Saved data entries
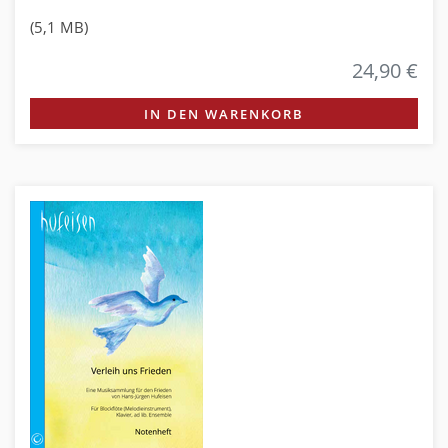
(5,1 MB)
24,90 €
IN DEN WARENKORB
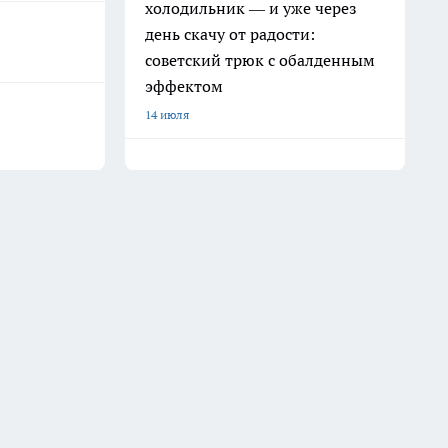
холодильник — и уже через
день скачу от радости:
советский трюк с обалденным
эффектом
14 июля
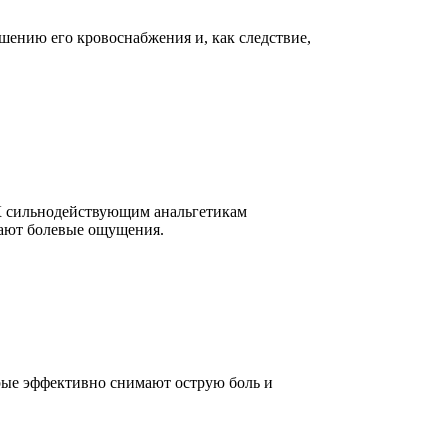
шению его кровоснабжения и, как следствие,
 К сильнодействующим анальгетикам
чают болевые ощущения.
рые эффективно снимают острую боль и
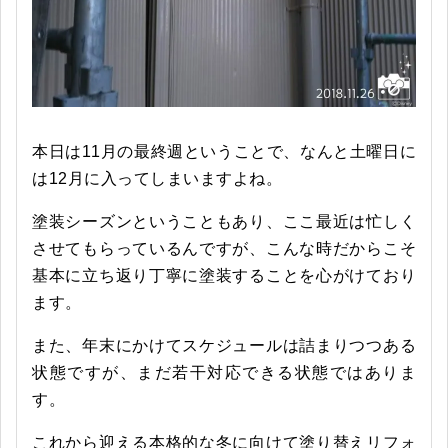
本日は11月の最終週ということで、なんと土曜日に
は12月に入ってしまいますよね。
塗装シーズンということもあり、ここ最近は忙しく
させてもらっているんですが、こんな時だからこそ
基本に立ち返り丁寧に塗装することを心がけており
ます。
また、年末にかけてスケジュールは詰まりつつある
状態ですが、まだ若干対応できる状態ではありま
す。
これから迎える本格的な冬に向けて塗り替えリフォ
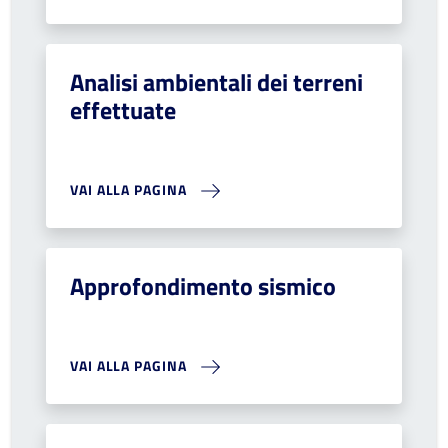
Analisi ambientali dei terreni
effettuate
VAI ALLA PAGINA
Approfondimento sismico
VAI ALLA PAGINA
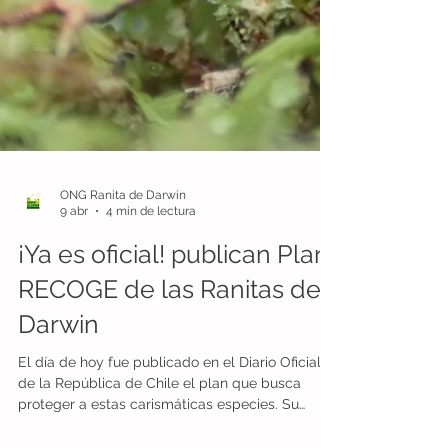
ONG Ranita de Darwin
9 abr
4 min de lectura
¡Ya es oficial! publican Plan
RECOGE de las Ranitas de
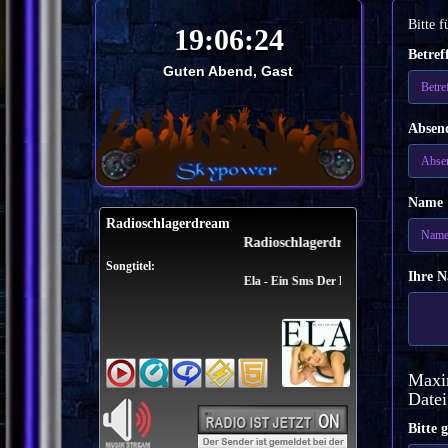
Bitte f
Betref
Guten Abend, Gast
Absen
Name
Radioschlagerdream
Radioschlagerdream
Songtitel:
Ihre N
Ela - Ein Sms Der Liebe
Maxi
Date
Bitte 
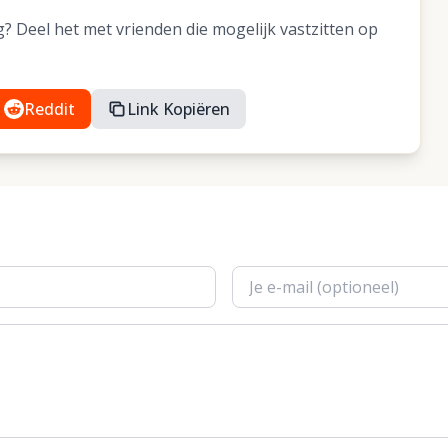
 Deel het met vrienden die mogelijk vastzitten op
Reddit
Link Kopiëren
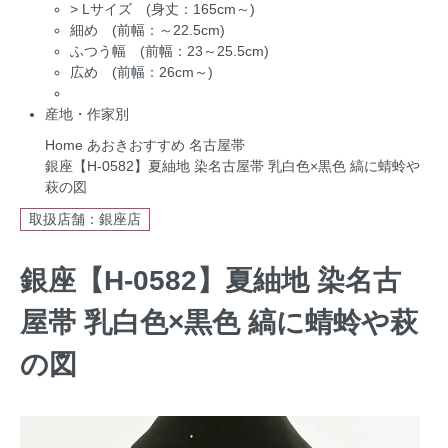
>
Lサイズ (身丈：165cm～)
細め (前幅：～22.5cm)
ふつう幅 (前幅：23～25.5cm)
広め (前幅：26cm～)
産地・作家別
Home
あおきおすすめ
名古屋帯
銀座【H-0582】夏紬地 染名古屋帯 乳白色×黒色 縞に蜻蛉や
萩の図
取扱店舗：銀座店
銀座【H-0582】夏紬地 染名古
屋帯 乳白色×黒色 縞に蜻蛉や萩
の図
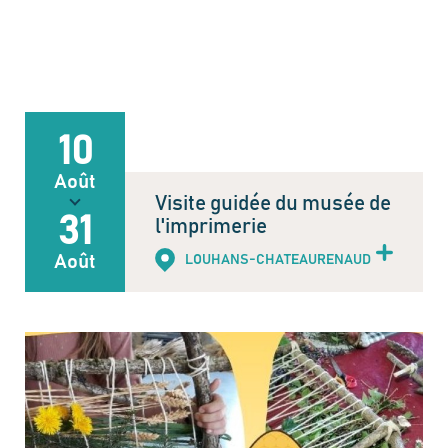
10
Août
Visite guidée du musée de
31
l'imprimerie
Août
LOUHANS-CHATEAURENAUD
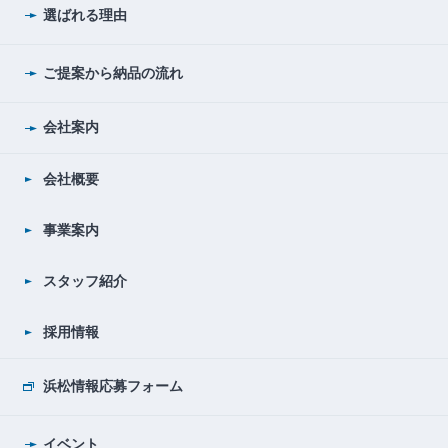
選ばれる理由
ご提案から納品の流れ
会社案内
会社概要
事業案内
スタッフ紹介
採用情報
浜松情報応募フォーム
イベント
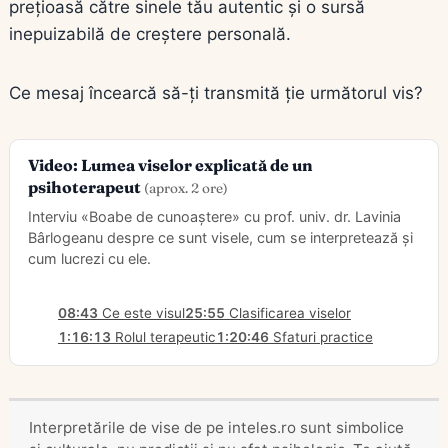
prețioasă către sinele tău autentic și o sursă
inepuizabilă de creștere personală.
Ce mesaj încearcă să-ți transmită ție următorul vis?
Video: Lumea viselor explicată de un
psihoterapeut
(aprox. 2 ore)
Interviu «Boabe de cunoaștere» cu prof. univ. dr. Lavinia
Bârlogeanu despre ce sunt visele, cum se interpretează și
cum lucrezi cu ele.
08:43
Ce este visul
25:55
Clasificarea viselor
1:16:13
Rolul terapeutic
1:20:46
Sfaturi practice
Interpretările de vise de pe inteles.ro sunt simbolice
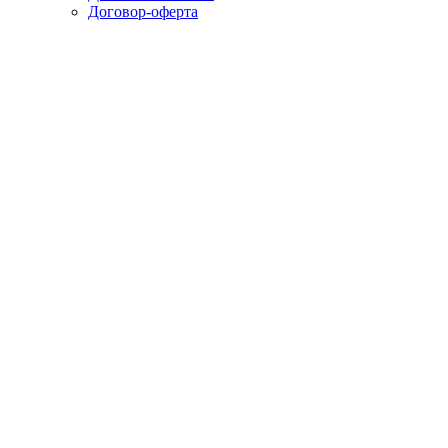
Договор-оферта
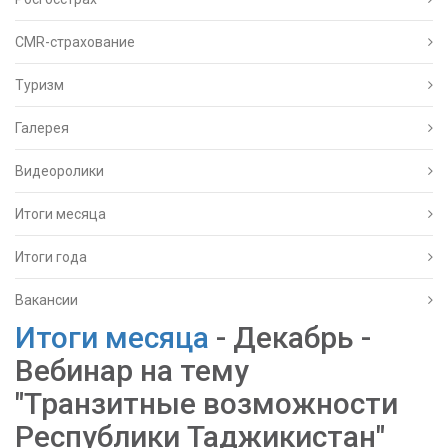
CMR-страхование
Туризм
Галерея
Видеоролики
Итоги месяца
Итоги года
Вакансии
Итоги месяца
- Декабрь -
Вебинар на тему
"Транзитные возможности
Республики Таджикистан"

---

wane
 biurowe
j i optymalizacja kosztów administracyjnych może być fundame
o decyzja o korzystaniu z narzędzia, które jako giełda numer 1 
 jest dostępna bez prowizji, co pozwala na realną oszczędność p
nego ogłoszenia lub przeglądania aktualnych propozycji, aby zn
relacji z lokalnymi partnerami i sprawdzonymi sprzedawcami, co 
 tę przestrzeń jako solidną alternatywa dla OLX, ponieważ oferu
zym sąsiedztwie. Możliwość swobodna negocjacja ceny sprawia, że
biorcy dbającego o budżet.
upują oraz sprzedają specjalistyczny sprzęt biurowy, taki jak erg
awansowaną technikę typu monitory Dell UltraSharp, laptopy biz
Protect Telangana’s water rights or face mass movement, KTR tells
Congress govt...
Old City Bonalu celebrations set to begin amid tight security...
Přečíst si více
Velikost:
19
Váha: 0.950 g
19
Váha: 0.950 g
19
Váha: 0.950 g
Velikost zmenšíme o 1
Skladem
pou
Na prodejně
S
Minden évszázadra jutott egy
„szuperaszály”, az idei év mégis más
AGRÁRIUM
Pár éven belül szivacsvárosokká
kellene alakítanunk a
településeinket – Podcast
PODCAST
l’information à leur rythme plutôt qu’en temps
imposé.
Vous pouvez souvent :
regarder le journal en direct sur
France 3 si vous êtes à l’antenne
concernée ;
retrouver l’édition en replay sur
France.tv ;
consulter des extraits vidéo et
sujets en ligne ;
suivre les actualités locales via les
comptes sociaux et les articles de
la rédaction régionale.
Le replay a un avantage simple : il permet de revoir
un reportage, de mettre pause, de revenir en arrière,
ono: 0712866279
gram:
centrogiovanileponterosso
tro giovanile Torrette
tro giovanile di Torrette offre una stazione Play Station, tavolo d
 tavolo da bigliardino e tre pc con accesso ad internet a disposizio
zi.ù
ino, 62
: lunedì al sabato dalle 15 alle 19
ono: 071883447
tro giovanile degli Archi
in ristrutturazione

### What is being asked
Show all lines above holding the word "jako".

### Solution
o decyzja o korzystaniu z narzędzia, które jako giełda numer 1 
 tę przestrzeń jako solidną alternatywa dla OLX, ponieważ oferu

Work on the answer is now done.